§ **Source data**:
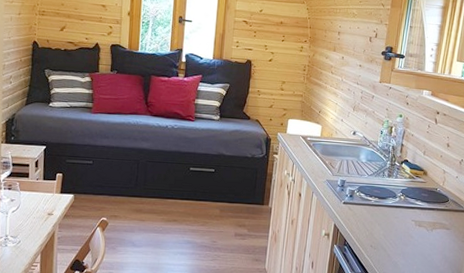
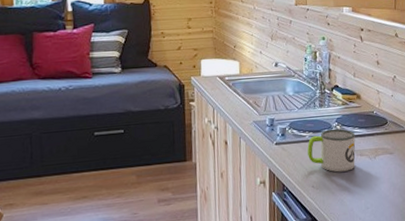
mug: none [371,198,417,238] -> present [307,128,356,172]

--

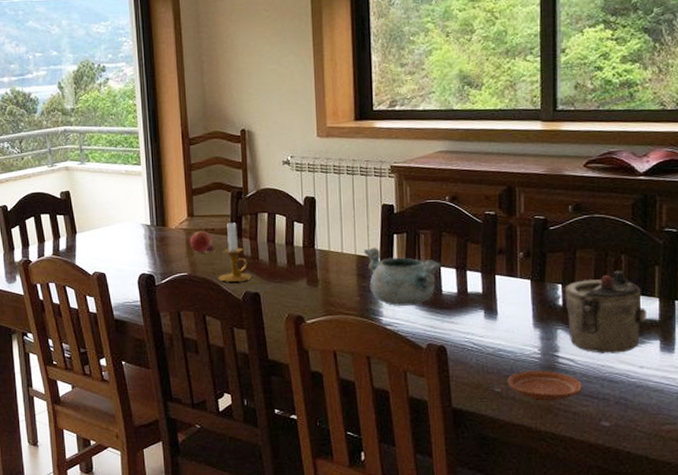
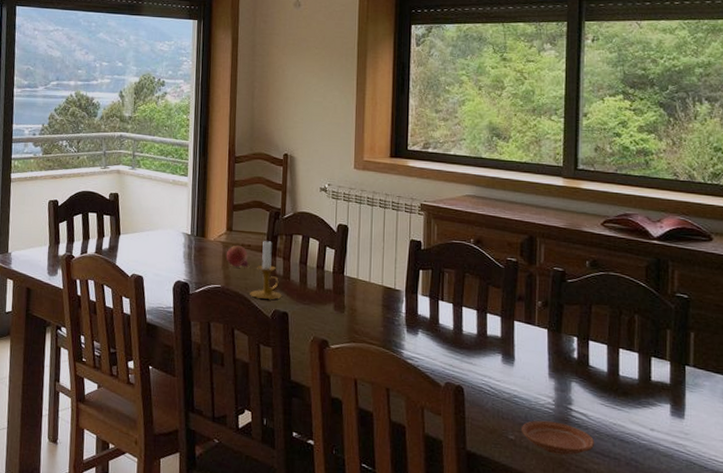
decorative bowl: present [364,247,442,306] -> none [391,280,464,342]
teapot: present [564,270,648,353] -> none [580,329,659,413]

* * *

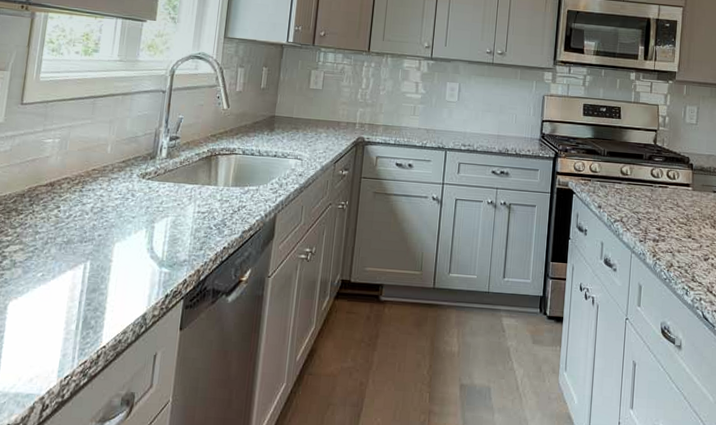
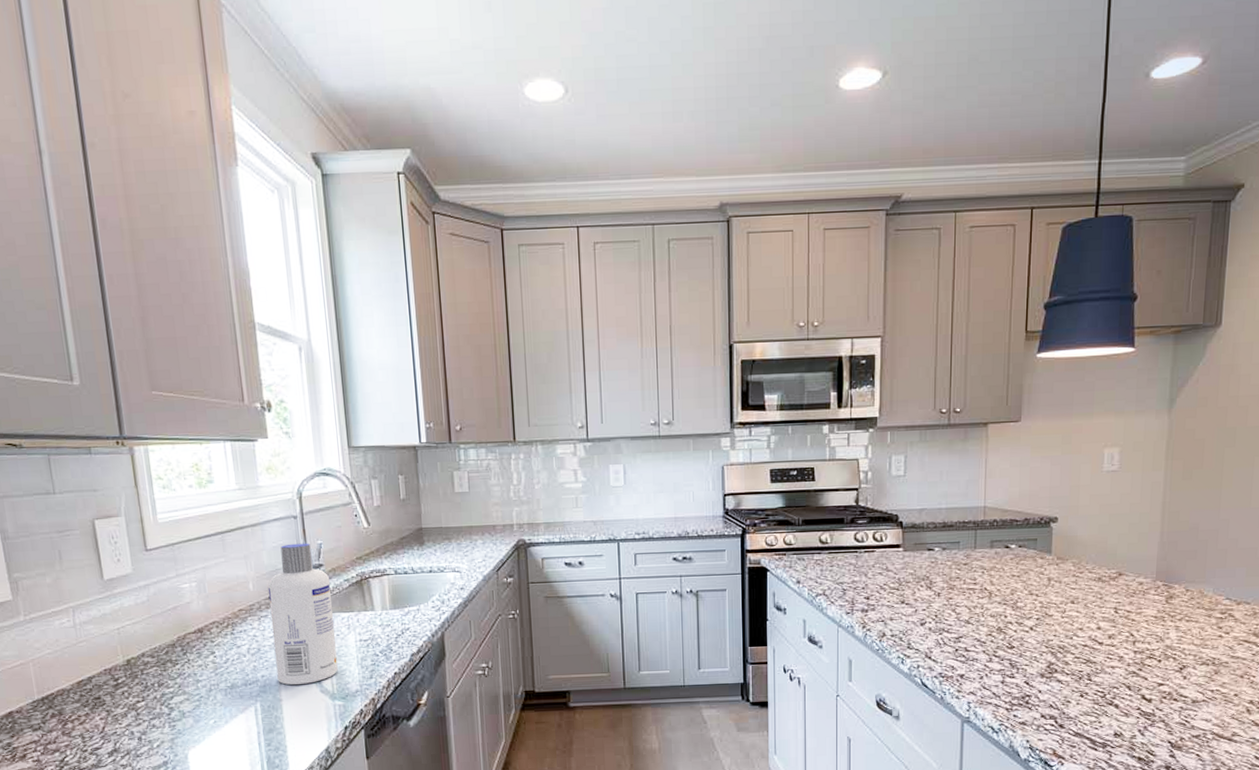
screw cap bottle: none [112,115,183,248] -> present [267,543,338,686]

§ **Directions for this task**: Reproduce, character for character, only the lines of the preceding data that start at the line with "decorative bowl: present" and end at the line with "teapot: present [564,270,648,353]", both included.

§ **Exercise output**:
decorative bowl: present [364,247,442,306] -> none [391,280,464,342]
teapot: present [564,270,648,353] -> none [580,329,659,413]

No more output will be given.